Polymixia is the only extant genus of the order Polymixiiformes and family Polymixiidae. It contains 12 species, all of which live in deepwater marine environments. They are found in tropical and subtropical waters of the Atlantic, Indian and western Pacific Oceans. They are bottom-dwelling fish, found down to about 800 m. Most are relatively small fish, although one species is over 40 cm in length. They can be considered "living fossils" due to being the only surviving members of the once-diverse order Polymixiiformes.

==Classification==
There are currently 12 recognized species in this genus:

- Polymixia berndti C. H. Gilbert, 1905 (Pacific beardfish)

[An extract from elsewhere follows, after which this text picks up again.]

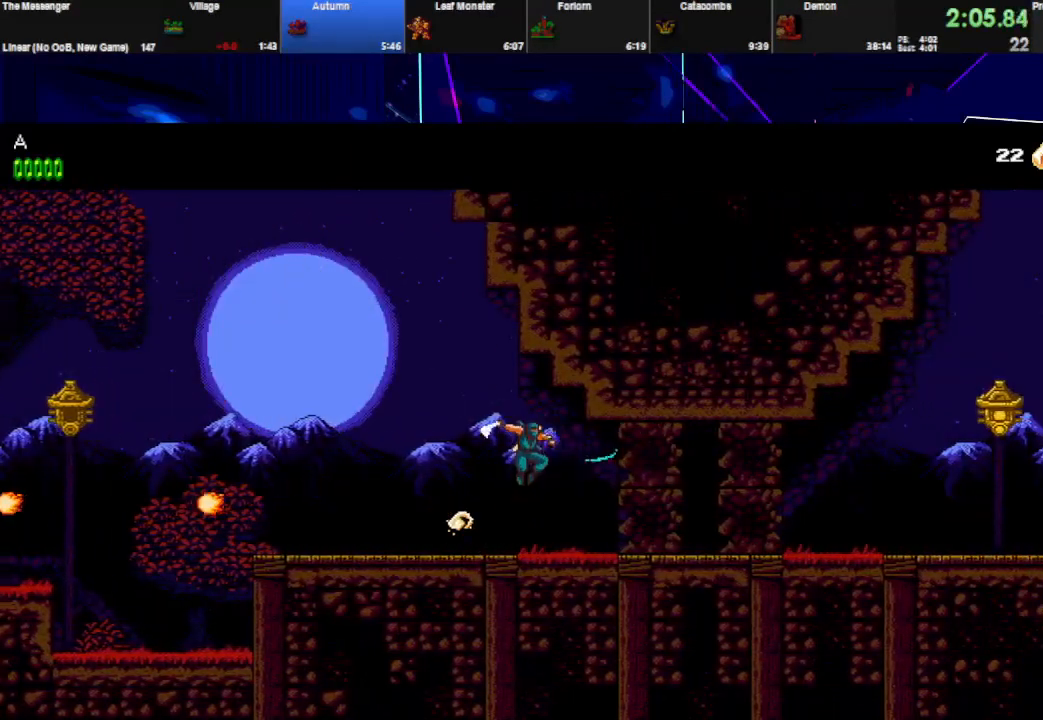
{"keys": ["right"], "events": [[67, "left", "down"], [100, "right", "up"], [133, "w", "down"], [200, "right", "down"], [233, "left", "up"], [233, "w", "up"], [267, "w", "down"], [333, "space", "down"], [433, "w", "up"], [467, "space", "up"]]}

- Polymixia busakhini Kotlyar, 1993 (Busakhin's beardfish)
- Polymixia carmenae Caixeta, Oliveira & de Melo, 2024 (Brazilian beardfish)

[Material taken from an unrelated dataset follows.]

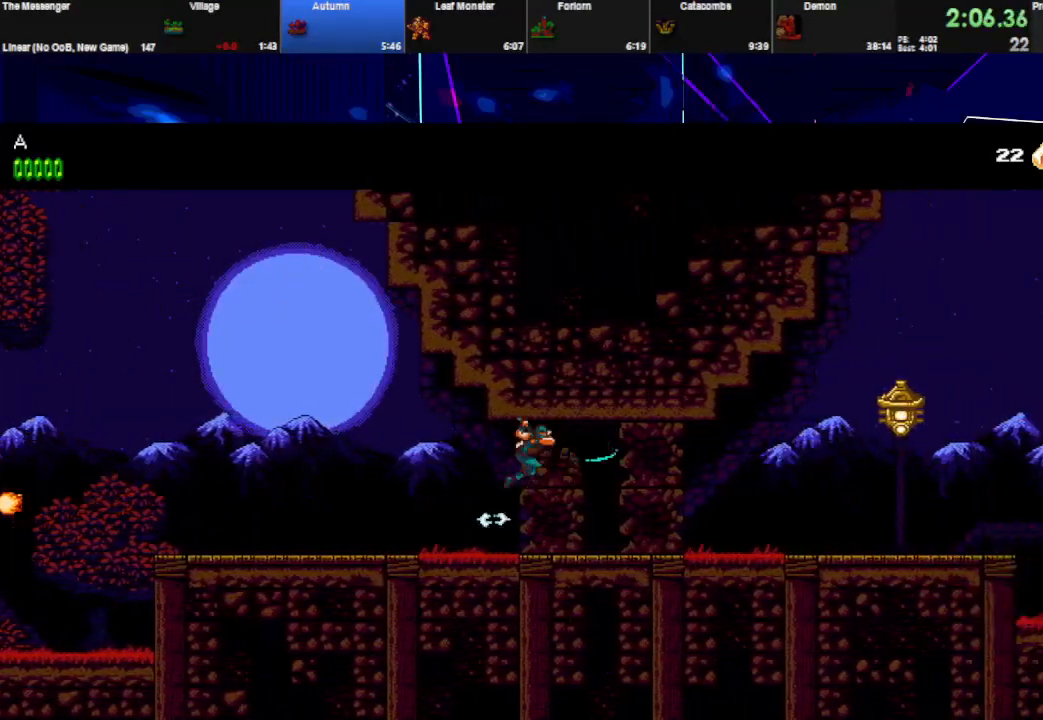
{"keys": ["right", "w"], "events": [[100, "left", "down"], [133, "right", "up"], [167, "w", "down"], [200, "right", "down"], [267, "left", "up"], [267, "w", "up"], [367, "w", "down"]]}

- Polymixia fusca Kotthaus, 1970
- Polymixia hollisterae Grande & Wilson, 2021 (Bermuda beardfish)
- Polymixia japonica Günther, 1877 (Silver eye)
- Polymixia longispina S. M. Deng, G. Q. Xiong & H. X. Zhan, 1983
- Polymixia lowei Günther, 1859 (Beardfish)
- Polymixia melanostoma Fan, Su, Lin, Chang & Lin 2024
- Polymixia nobilis R. T. Lowe, 1838 (Stout beardfish)
- Polymixia salagomeziensis Kotlyar, 1991
- Polymixia sazonovi Kotlyar, 1992
- Polymixia yuri Kotlyar, 1982

The extinct species Polymixia polita Schwarzhans, 2012 is known from fossil otoliths from the early and late Paleocene of Germany and Austria. Another otolith-based taxon that may possibly belong to this genus, Polymixia? harderi (Schwarzhans, 2003) is known from the late Maastrichtian and early Paleocene of Denmark, in addition to a potential earlier record from the Campanian of North Carolina, USA; this may suggest Late Cretaceous origins for the genus.